▶ [工作任务 A]:
请根据关于开山放炮的短文回答以下问题:
(i) 连队的采石场设在营区的什么方位,距离多远?
(ii) 装好炸药后,用什么封住炮眼口?
(iii) 刚开始放炮时,导火索留得长还是短?
▶ [工作任务 B]:
请从关于开山放炮的短文最后一句之后接着写下去。

▶ [阅读节选]:
##########
铁道兵文苑

开山放炮

 


 

  修路离不开石料,砌路基、垒涵洞、铺路面都需要大量的碎石与整料。为此,负责抢修越北战略公路的铁道兵、工程兵,大多都以营、连为单位,开辟采石场。开山放炮,加工石料与挖山铺路同时进行。我连在安沛的采石场选在营区东面半公里处,那是一座险峻高耸的青石山。山坡陡峭,山脚毗邻拟设计修建的7号战略公路。那里石料质量好,运输路程短,山上洞多、沟深,便于防空,加上离营区又近,真是选了一处好地方。

  上山打眼、放炮,是我们这些城市兵要学的一门新技术。放下抡锤、掌钎、打炮眼不说,这里只说放炮。放炮前,战友们要先在打好的炮眼中装填少量炸药,再将接好导火索的雷管插进炮眼,然后再小心翼翼地将炸药填满,并轻轻夯实,用泥巴封住炮眼口。点炮时,除点炮的战士们外,其余战友要一律撤到炮炸响后碎石飞起散落的警戒范围以外。初放炮时,胆子小,每炮的导火索都留得很长,点着后要等很长一段时间才能听到炮响。炮放多了,胆子逐渐大了起来。
##########
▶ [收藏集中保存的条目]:
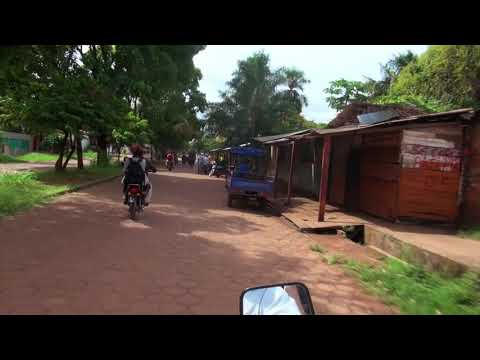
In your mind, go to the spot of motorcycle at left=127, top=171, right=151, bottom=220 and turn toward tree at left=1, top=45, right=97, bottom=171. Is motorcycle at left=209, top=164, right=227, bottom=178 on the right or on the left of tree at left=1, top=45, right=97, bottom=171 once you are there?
right

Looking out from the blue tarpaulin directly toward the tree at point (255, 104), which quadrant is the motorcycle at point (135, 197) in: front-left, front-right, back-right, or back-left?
back-left

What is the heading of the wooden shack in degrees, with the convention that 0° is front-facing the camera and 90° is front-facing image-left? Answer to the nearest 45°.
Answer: approximately 45°

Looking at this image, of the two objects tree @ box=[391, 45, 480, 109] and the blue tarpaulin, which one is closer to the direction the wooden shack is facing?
the blue tarpaulin

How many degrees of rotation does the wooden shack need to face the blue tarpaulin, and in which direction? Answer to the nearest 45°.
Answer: approximately 90° to its right

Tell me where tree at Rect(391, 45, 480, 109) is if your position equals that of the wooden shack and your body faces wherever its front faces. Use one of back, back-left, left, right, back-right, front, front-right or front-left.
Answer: back-right

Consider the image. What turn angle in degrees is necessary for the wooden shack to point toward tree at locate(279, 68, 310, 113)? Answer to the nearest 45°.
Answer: approximately 135° to its right

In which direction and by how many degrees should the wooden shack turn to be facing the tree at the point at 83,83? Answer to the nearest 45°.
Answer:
##########
▶ [答案部分 A]:
(i) 营区东面半公里处。
(ii) 用泥巴封住。
(iii) 留得很长。

▶ [答案部分 B]:
  点燃导火索后炸点爆炸乱石横飞瞬间示意图

 

  一次,我在河北易县籍老兵王文敏班长带领下两人各点十几个炮眼,各炮眼间间隔两三米的距离,截取的导火索按点炮的先后顺序逐一掐短,长的不足一米,短的也就三十公分。点炮时,我们来到各自要点的第一个炮眼前,相互抬头示意,同时点火,刷刷刷十几个炮眼在跑动中瞬间完成。然后,我们一起飞跑到距离欲炸山体十来米处的一棵大树后面藏身。轰隆隆的巨响震天动地,脚下的山体随着炮声一下一下地抖动着,人被炮声震颤着,心“咚咚咚”地敲大鼓般地跳着,耳朵里“嗡嗡”地鸣叫,什么也听不清了,漫天的碎石铺天盖地般地砸着我们躲避的大树“砰砰”直响。待炮声响过,我们从躲藏的大树后面钻了出来,一看大树临炮的一面,我俩都愣住了,只见飞落的碎石已扒去大树的半边树皮,而树干上到处镶咬着一块块尖利的石头。

  放完炮,负责采运石料的战友还不能进入采石场,要等负责点炮的战友对放炮现场进行安全检查,以便发现和排除哑炮,如果稍有不慎,就会出现伤亡事故。我营16连就出了位为排除哑炮,舍生忘死的英雄——贾宝根。他保护了战友们,自己却身负重伤,失去了双眼。事后,上级首长为贾宝根战友记了二等功。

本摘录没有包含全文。